My son told me it’s called Google 15. The fifteen pounds that Nooglers supposedly gain from gorging on the omnipresent free food. Its said to take a year for new recruits to realise that the buffet won’t shrink but their midriff will expand !
When I had visited his office cafeteria, I was floored by the diverse multi cuisine menu, dutifully color coded according to their calorific value. Having always been a foodie, and with the space in my stomach at a premium, I struggled to decide what to eat and what to leave. The perfectly uncooked sushi or the perfectly cooked waffles, the crisp dosas or the oh-so-soft doughnuts, not to mention the expensive cheeses and exotic nuts lying around.
That is when he said it, while dispassionately eating his daily ration of six boiled eggs, sans yolk. He didn’t even glance at the ‘Day’s specials’ ! I looked around, there were a hundred other employees at various counters, all young, all fit, none overweight having their breakfast…..eating for subsistence …eating to live…not living to eat. By the G15 definition they seemed to be old employees, must have lost both interest and weight, after the initial gain.

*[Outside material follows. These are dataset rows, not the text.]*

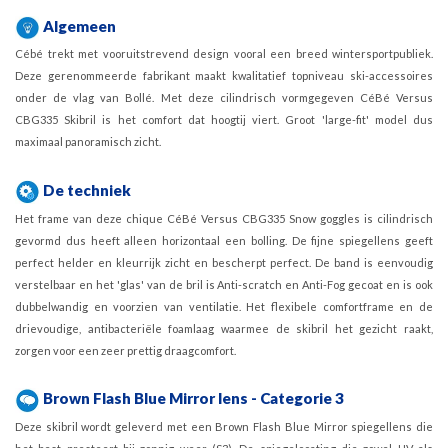
Algemeen
Cébé trekt met vooruitstrevend design vooral een breed wintersportpubliek.
Deze gerenommeerde fabrikant maakt kwalitatief topniveau ski-accessoires
onder de vlag van Bollé. Met deze cilindrisch vormgegeven CéBé Versus
CBG335 Skibril is het comfort dat hoogtij viert. Groot 'large-fit' model dus
maximaal panoramisch zicht.
De techniek
Het frame van deze chique CéBé Versus CBG335 Snow goggles is cilindrisch
gevormd dus heeft alleen horizontaal een bolling. De fijne spiegellens geeft
perfect helder en kleurrijk zicht en bescherpt perfect. De band is eenvoudig
verstelbaar en het 'glas' van de bril is Anti-scratch en Anti-Fog gecoat en is ook
dubbelwandig en voorzien van ventilatie. Het flexibele comfortframe en de
drievoudige, antibacteriële foamlaag waarmee de skibril het gezicht raakt,
zorgen voor een zeer prettig draagcomfort.
Brown Flash Blue Mirror lens - Categorie 3
Deze skibril wordt geleverd met een Brown Flash Blue Mirror spiegellens die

I had heard that food is never more than a hundred feet away in a Google office and now I was experiencing it first hand. With the multitude of cafeterias, themed restaurants, snack bars, micro kitchens and refrigerators laden with beverages I was amazed that obesity was not an epidemic. Intrigued, I did some research and discovered that the fifteen pound weight gain is more of an insiders joke, an exaggeration. It seems that Google had done some research too. Concerned about unhealthy weight gain in their employees, a special ops force of behavioural science PhDs conducted surveys of snacking patterns, consulted academic papers on food psychology, and launched an experiment. They noted that if cookies were kept right beside the coffee machines many took them mindlessly while passing. Simply moving them a few meters away resulted in a calorie reduction that led to an annual loss of half a kilogram weight.
Many similar subtle changes were introduced. They started putting out smaller plates with suggestions that more food on the plate meant more food in the stomach. Dessert serving size was reduced to three spoons, just enough to cure a craving. They started keeping water at eye level and sweetened sodas in the lower shelves in refrigerators, positioned salad and fruit bars up front in the buffet, removed M&Ms and candies from transparent dispensers and hid them in opaque containers. In nutshell Google didn’t take away any unhealthy products. They simply moved them to less visible locations and their consumption dropped leading to weight loss.
One doesn’t have to be a google employee to benefit from this research. We make hundreds of choices every day and the majority are more or less automatic. No one has time to actively think through every little choice about mundane stuff, like what you should and shouldn’t eat. That is why planning is so important, it affects the unconscious decisions we make. By planning grocery shopping, food preparation and placement of food at home it will be easier to stick to healthy habits when we’re tired, hungry or stressed.
And now the million dollar, or perhaps, billion dollar question, the question you are dying to ask. Why do they do it? What does the company gain from indulging it’s employees so much? Well it seems to be a calculated move, not just for philanthropy and goodwill. Research shows that when food is provided on site, employees take shorter breaks. Similarly turning up for breakfast and staying late for dinner means longer office hours and hopefully more output. Most of all it ensures loyalty, people are less likely to leave an organisation that cares. Remember Sambha pleading, “ Sardar, maine aapka namak khaya hai” in Sholay. It seems Google got inspired.